Julian Hatwell
Aug 2016
This short case study using data from a Caravan Owners Insurance Policy CRM database will demonstrate how data science can be used to add value and increase ROI for the Insurance Sales business.
As a proof of concept, we'll go for a quick win.
Conversion rate is considered low in the caravan insurance policy sales dept. We spend a long time chasing leads that don't go anywhere. How can we improve our conversion?
We can use a model to predict the probability that each lead will convert, based on all the data we keep. We then prioritise the more probable leads. With such a large proportion of poor leads, the risk of rejecting good leads is low.
For this PoC, a relatively simple technique, logistic regression, is used to predict the probability of a purchase.
Once the data is prepared, the model described takes seconds to produce but is it any good at predicting?
To ascertain this, it must be tested on new data. For this simulation, a set of the CRM records have been kept aside so the model can be run on previously unseen data.
Confusion Matrix of Predicted vs Actual Purchase on new data
purchased
prediction No Yes
No 3756 235
Yes 6 3
On the surface the previous results were terrible. However, the low conversion rate we started with is causing a very well understood issue called the “class imbalance problem.” With such a high proportion of actual No purchases, our model has a strong tendency to predict a No for nearly every case.
This is easily addressed by reducing the decision threshold. This means we give the model an instruction to predict Yes at a much lower probability.
What should this threshold be? Again we can use data science techniques to compute the best threshold directly from our data.
We assess the model at thousands of possible values of the threshold and then plot the true predictions against the errors.
We can also apply a cost function to the type of error because we know a false negative (a lost sale) is vastly more costly that a false positive (chasing a low quality lead).
The best cost-based balance of true positive rate and false positive rate can be decided from this ROC curve.
Updated Confusion Matrix of Predicted vs Actual Purchase on new data
purchased
prediction No Yes
No 3004 112
Yes 758 126
Following the predictions of this new model, we would immediately move 3004 + 112 = 3116 to the lowest priority. We would be losing 112 potential sales but our attention would be on only 758 + 126 = 884 leads, giving a conversion rate of 14.25% for the 126 actual sales. That's much more time to nurture and convert further incoming leads.
Of course, we can't be satisfied with these results. So, what next?
The previous slides are the results of just a few short hours work, using the crudest methods for a quick win.
The demo gave us a minimum expectation of the benefits we could achieve.

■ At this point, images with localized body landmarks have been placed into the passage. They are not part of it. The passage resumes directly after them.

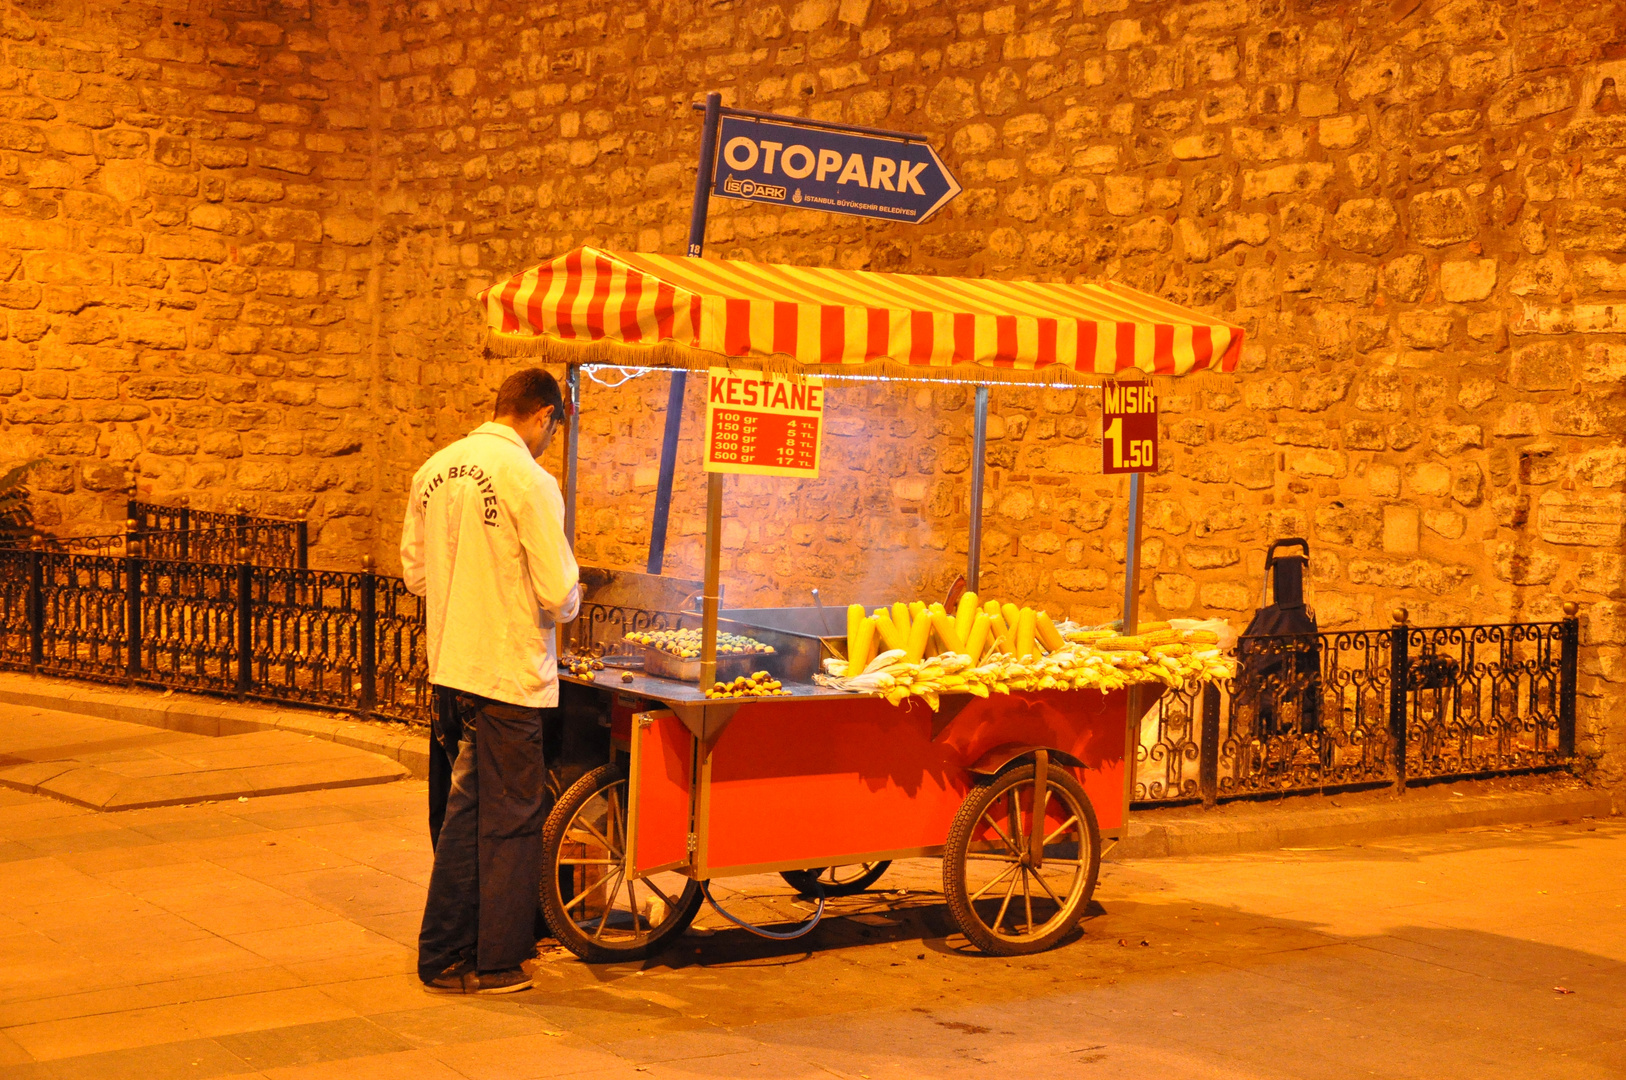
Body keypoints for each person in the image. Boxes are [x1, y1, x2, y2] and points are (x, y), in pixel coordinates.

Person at [401, 368, 580, 995]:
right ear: (543, 417)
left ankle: (444, 953)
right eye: (554, 428)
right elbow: (558, 591)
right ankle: (496, 960)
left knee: (465, 812)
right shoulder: (530, 480)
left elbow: (416, 577)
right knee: (508, 821)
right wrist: (575, 597)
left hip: (451, 667)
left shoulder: (435, 469)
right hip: (505, 670)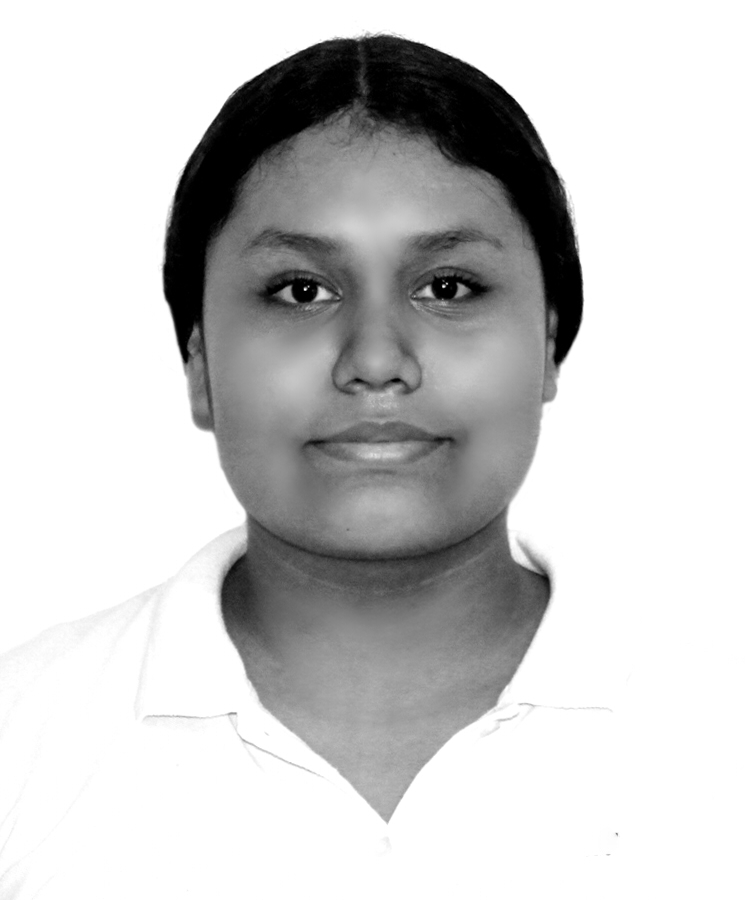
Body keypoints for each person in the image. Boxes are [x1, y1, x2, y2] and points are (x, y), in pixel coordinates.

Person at [0, 33, 621, 897]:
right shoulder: (21, 739)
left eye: (447, 287)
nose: (376, 359)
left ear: (548, 345)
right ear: (200, 365)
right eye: (301, 290)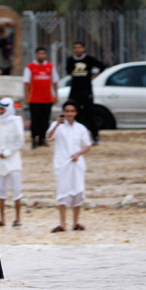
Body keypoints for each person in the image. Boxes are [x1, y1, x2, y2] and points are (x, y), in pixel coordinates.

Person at [47, 99, 93, 232]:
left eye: (72, 111)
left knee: (78, 191)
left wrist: (78, 154)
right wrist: (57, 124)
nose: (69, 114)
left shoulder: (80, 128)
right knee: (62, 192)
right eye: (67, 111)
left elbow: (87, 145)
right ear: (63, 112)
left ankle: (75, 223)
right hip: (62, 164)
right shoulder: (57, 125)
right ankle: (62, 224)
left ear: (76, 112)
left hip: (76, 164)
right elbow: (48, 136)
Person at [0, 97, 25, 227]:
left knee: (16, 191)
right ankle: (2, 219)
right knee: (1, 191)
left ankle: (17, 218)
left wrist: (7, 152)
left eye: (2, 109)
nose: (0, 111)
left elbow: (20, 141)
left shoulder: (16, 121)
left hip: (13, 161)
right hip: (0, 161)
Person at [66, 42, 106, 145]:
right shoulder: (70, 60)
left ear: (83, 49)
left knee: (90, 113)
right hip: (75, 90)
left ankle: (95, 137)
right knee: (73, 113)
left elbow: (102, 66)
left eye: (79, 47)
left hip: (86, 90)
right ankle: (74, 136)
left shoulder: (89, 59)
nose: (77, 50)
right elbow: (69, 72)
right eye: (75, 48)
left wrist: (93, 77)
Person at [24, 46, 59, 149]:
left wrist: (56, 95)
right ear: (36, 54)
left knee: (45, 119)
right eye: (39, 53)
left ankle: (43, 139)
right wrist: (26, 97)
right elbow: (26, 83)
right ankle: (34, 139)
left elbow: (55, 82)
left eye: (43, 53)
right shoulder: (30, 67)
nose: (41, 55)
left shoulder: (50, 67)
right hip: (34, 99)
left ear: (46, 55)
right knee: (35, 120)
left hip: (47, 98)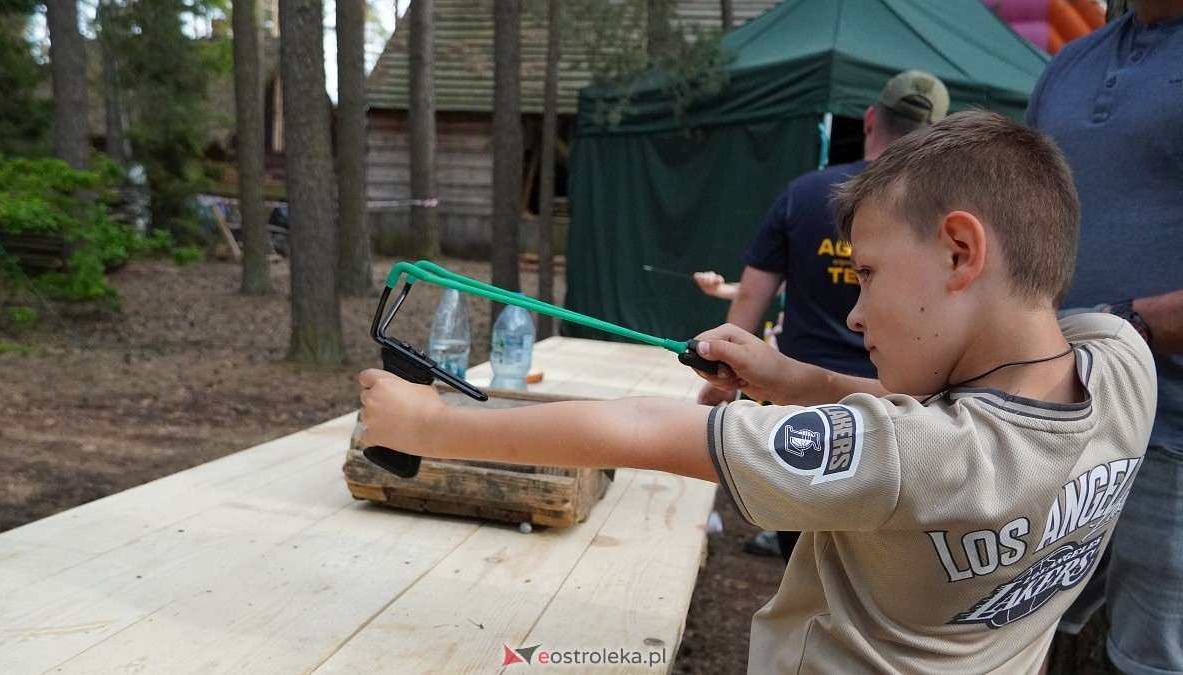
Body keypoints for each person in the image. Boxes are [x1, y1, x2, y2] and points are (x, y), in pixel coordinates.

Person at [359, 111, 1157, 673]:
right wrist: (792, 378)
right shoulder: (1120, 363)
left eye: (869, 273)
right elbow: (969, 419)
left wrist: (433, 423)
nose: (854, 309)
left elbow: (644, 429)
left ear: (959, 250)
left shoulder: (906, 459)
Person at [698, 69, 950, 559]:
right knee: (877, 559)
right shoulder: (944, 214)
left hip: (799, 404)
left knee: (803, 553)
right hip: (900, 410)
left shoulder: (805, 192)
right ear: (937, 137)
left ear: (872, 118)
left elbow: (753, 295)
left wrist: (720, 369)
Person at [1025, 2, 1183, 673]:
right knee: (1012, 626)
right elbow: (1021, 217)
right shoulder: (1070, 62)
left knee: (1152, 658)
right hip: (1050, 419)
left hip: (1172, 435)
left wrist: (1128, 323)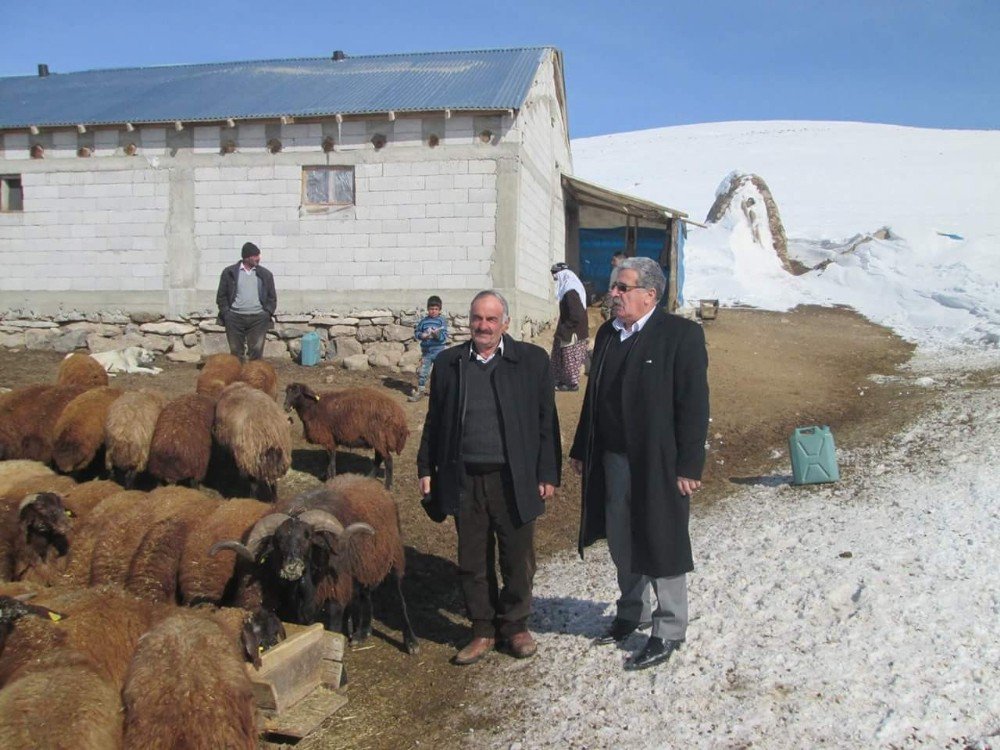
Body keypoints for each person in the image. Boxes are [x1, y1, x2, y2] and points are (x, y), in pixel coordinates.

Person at [569, 256, 709, 671]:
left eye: (622, 287)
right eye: (614, 286)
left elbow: (694, 405)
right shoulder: (608, 335)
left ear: (650, 294)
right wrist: (581, 447)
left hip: (659, 462)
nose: (613, 294)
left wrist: (689, 465)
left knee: (661, 538)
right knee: (619, 536)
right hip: (611, 458)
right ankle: (634, 610)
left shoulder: (680, 335)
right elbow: (593, 399)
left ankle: (669, 628)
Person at [417, 290, 561, 665]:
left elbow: (547, 421)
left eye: (491, 319)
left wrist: (547, 472)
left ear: (506, 323)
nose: (483, 326)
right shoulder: (450, 363)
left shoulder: (530, 361)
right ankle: (482, 629)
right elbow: (434, 422)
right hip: (464, 477)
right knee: (472, 560)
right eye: (477, 318)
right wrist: (425, 468)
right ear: (469, 321)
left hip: (514, 478)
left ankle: (514, 626)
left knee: (517, 558)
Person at [215, 242, 277, 362]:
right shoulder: (229, 273)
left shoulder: (265, 274)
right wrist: (226, 313)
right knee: (236, 351)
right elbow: (221, 296)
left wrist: (267, 313)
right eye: (255, 255)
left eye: (258, 255)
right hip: (234, 318)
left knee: (256, 351)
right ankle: (238, 376)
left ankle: (253, 377)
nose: (258, 258)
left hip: (258, 318)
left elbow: (272, 297)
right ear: (246, 257)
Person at [549, 263, 590, 392]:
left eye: (556, 278)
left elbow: (576, 315)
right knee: (559, 355)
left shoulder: (570, 291)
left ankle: (571, 383)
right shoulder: (569, 289)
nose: (555, 281)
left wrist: (566, 328)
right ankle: (561, 381)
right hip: (569, 329)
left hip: (573, 331)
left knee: (569, 357)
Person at [408, 295, 448, 402]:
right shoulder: (424, 321)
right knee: (423, 372)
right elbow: (416, 333)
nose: (433, 311)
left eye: (436, 309)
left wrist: (436, 335)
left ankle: (441, 393)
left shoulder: (442, 321)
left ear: (440, 310)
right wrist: (422, 335)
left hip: (439, 352)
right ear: (428, 309)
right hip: (427, 352)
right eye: (431, 309)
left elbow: (444, 336)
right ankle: (420, 390)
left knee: (440, 373)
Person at [600, 251, 627, 321]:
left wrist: (606, 306)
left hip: (617, 303)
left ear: (622, 260)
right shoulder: (628, 271)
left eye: (614, 260)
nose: (612, 263)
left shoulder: (617, 270)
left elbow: (611, 290)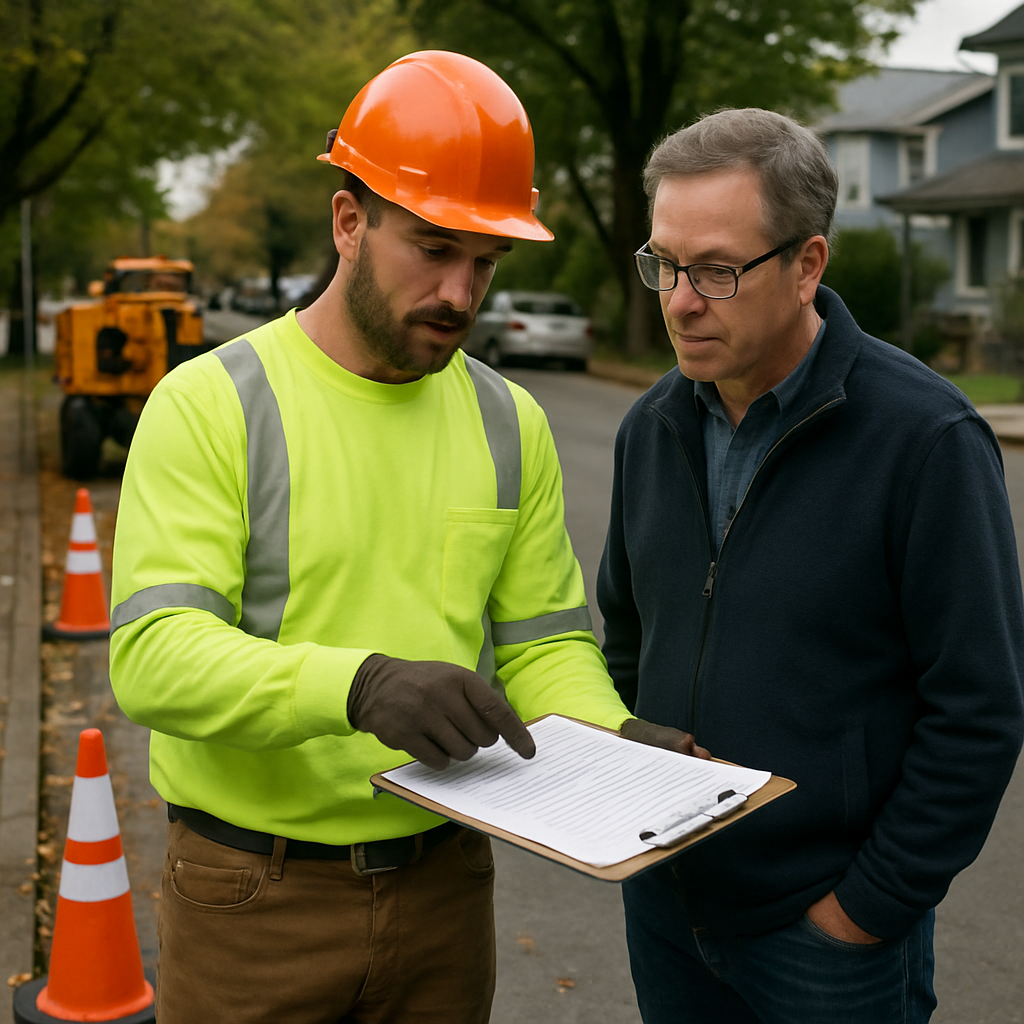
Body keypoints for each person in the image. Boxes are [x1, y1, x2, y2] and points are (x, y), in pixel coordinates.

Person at [108, 50, 697, 1024]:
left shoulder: (510, 422)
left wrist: (616, 745)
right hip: (254, 897)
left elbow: (544, 645)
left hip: (443, 890)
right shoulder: (213, 406)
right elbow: (152, 657)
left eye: (485, 262)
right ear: (349, 222)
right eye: (433, 247)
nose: (460, 294)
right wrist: (361, 683)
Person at [596, 107, 1024, 1024]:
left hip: (826, 941)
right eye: (664, 263)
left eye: (716, 270)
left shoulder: (927, 440)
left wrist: (863, 913)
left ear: (807, 265)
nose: (678, 299)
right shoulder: (651, 427)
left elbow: (979, 708)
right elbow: (628, 640)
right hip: (667, 909)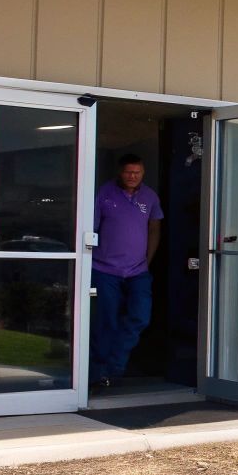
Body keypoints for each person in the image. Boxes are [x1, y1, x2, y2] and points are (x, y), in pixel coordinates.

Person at [91, 153, 162, 389]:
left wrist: (147, 261)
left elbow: (154, 229)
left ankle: (115, 366)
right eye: (128, 172)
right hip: (104, 269)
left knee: (140, 317)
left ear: (143, 173)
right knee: (106, 320)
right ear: (120, 173)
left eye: (137, 172)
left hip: (138, 271)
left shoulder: (150, 196)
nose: (133, 176)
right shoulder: (104, 193)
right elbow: (89, 229)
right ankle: (100, 372)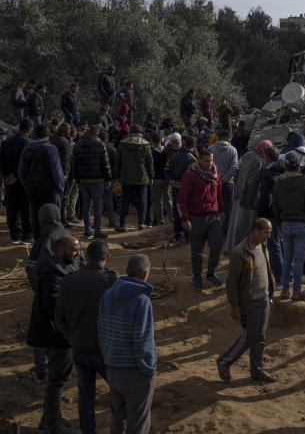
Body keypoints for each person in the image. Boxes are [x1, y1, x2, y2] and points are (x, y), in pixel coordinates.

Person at [55, 240, 118, 434]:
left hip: (80, 348)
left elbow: (59, 318)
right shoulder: (111, 280)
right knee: (119, 393)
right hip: (105, 350)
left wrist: (70, 337)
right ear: (107, 258)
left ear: (86, 257)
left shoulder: (68, 281)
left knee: (86, 397)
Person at [28, 234, 81, 434]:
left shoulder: (60, 269)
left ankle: (49, 419)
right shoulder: (53, 277)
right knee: (57, 381)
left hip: (57, 334)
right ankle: (53, 425)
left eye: (78, 250)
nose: (77, 254)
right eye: (73, 250)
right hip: (56, 336)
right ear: (60, 251)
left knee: (57, 379)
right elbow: (56, 310)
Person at [99, 253, 156, 434]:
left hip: (113, 368)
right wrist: (148, 369)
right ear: (145, 273)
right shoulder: (142, 301)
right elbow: (143, 340)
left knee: (117, 417)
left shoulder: (107, 295)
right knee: (137, 422)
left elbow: (101, 330)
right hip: (135, 372)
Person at [218, 218, 278, 384]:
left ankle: (257, 370)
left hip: (264, 300)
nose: (268, 236)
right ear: (256, 231)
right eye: (266, 233)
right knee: (250, 337)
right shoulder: (240, 252)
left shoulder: (262, 246)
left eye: (269, 233)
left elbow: (266, 271)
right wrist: (235, 306)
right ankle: (225, 361)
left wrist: (269, 295)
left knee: (260, 338)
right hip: (250, 303)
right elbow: (232, 282)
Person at [177, 148, 225, 290]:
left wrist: (221, 210)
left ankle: (211, 273)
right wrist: (185, 219)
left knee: (217, 245)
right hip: (196, 217)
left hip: (213, 216)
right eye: (207, 161)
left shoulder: (215, 173)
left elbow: (219, 193)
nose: (210, 163)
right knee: (197, 250)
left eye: (211, 160)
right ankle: (197, 276)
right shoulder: (190, 175)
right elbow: (181, 199)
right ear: (199, 160)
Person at [273, 152, 305, 300]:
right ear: (298, 166)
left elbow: (276, 206)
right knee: (299, 260)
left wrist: (279, 224)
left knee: (287, 259)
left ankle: (285, 290)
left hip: (285, 224)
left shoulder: (279, 182)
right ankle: (296, 291)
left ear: (285, 166)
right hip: (302, 225)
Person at [18, 123, 65, 239]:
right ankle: (51, 241)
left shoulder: (27, 148)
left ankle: (38, 240)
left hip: (33, 187)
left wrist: (27, 185)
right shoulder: (50, 148)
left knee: (35, 214)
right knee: (52, 216)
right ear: (48, 134)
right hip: (49, 189)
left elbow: (21, 170)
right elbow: (57, 171)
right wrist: (61, 188)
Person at [226, 139, 273, 251]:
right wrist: (255, 200)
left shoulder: (248, 155)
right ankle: (242, 252)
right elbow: (252, 183)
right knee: (245, 227)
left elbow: (237, 172)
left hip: (238, 194)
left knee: (235, 225)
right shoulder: (259, 162)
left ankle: (231, 248)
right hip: (247, 199)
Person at [1, 119, 34, 243]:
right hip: (25, 181)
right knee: (26, 207)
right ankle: (28, 235)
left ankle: (15, 235)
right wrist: (17, 175)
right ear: (29, 129)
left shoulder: (7, 142)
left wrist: (8, 175)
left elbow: (2, 161)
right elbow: (29, 164)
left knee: (12, 208)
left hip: (10, 181)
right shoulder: (30, 143)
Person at [116, 124, 154, 231]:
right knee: (142, 201)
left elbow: (118, 162)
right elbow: (150, 163)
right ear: (140, 133)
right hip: (142, 177)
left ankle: (122, 224)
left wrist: (117, 175)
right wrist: (151, 176)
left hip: (126, 177)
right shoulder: (145, 145)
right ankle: (141, 223)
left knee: (125, 201)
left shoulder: (122, 144)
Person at [256, 146, 285, 281]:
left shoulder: (267, 174)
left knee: (274, 247)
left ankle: (279, 277)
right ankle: (287, 274)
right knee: (283, 245)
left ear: (266, 158)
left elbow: (265, 198)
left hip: (270, 214)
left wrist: (260, 213)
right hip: (282, 213)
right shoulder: (282, 170)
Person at [167, 134, 198, 243]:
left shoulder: (174, 155)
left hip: (175, 187)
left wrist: (171, 180)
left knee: (177, 209)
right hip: (188, 189)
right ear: (194, 146)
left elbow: (167, 169)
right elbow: (196, 174)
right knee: (187, 210)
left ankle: (178, 234)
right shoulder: (193, 157)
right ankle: (188, 236)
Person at [210, 129, 239, 235]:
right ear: (228, 138)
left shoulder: (211, 149)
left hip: (213, 183)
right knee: (228, 209)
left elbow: (208, 165)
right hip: (228, 184)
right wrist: (224, 179)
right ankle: (226, 232)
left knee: (214, 207)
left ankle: (214, 231)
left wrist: (217, 179)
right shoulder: (233, 150)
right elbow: (234, 167)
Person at [148, 133, 170, 227]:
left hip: (155, 179)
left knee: (157, 202)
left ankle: (160, 221)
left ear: (152, 141)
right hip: (166, 179)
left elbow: (149, 166)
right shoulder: (167, 152)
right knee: (168, 200)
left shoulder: (151, 152)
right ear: (161, 140)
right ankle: (172, 219)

There are far more sensitive prediction methods we could try. There are also methods for determining what are the strongest influencing factors in a customer decision to buy. The latter is what we'll look at next.
The CRM data used in the first demo has 85 fields for each customer. It's very rich information but somewhat overwhelming to analyse all these variables one by one.
Feature selection can automate and compress the search for the most influential variables.
For simplicity we'll stick with the logistic regression method and add to it another method to discover the most important features that drive the predictions.
The Lasso is a method that adds a penalty for each variable included in our logistic regression, favouring a simpler model.
This chart shows the effect of increasing the penalty, Lambda, on the regression model. The bigger Lambda gets, the more the variables are “squeezed” by the penalty and the smaller ones are excluded altogether.
The exact level of penalty which gives the best predictions is determined by another technique called cross-validation. In simple terms, we run the routine multiple times over subsets of the data and compare all the results for a better outcome.
The previous chart indicates that a pair of useful values are returned: The penalty (Lambda) that achieved the best results and a larger value which gave results within a standard error of the best. Statistically, it might perform just as well while giving a clearer answer to our business problem because it further reduces the number of variables in the model.
In this case we keep the lower penalty that yielded the most accurate predictions.
Using the Lasso and techniques from the first part of the demo, we've also recalculated the threshold for a Yes prediction. This is used to create a new confusion matrix.
Updated Confusion Matrix of Predicted vs Actual Purchase on new data
purchased
predictions No Yes
No 2305 78
Yes 1457 160
Clearly the predictions are less accurate. False Positive Rate is up, but this is OK. While we're working through twice as many leads, we're also finding finding a lot more sales.
The variables used in the model are
(Intercept) V47 V82
The real benefit of the Lasso is that instead of using all 85 fields from the data, the model requires only 2 (not including the Intercept). It still gives useful predictions but it's also much easier to interpret and explain.
This gives the marketing team a distinct focus for their next campaign, and the product development team may have some very clear ideas about creating a new strategy.
This demonstration has barely begun to scratch the surface of what is possible. Nevertheless, with just a few hours work we're able to produce new actionable insights from the available data:
A simple but operational prediction model which gives reasonable results
A clear indication of two key drivers of customer purchasing decisions
This was achieved completely through Machine Learning without any time consuming manual labour (goodbye, spreadsheets!). It's repeatable at the click of a mouse and we can easily build on what we've discovered.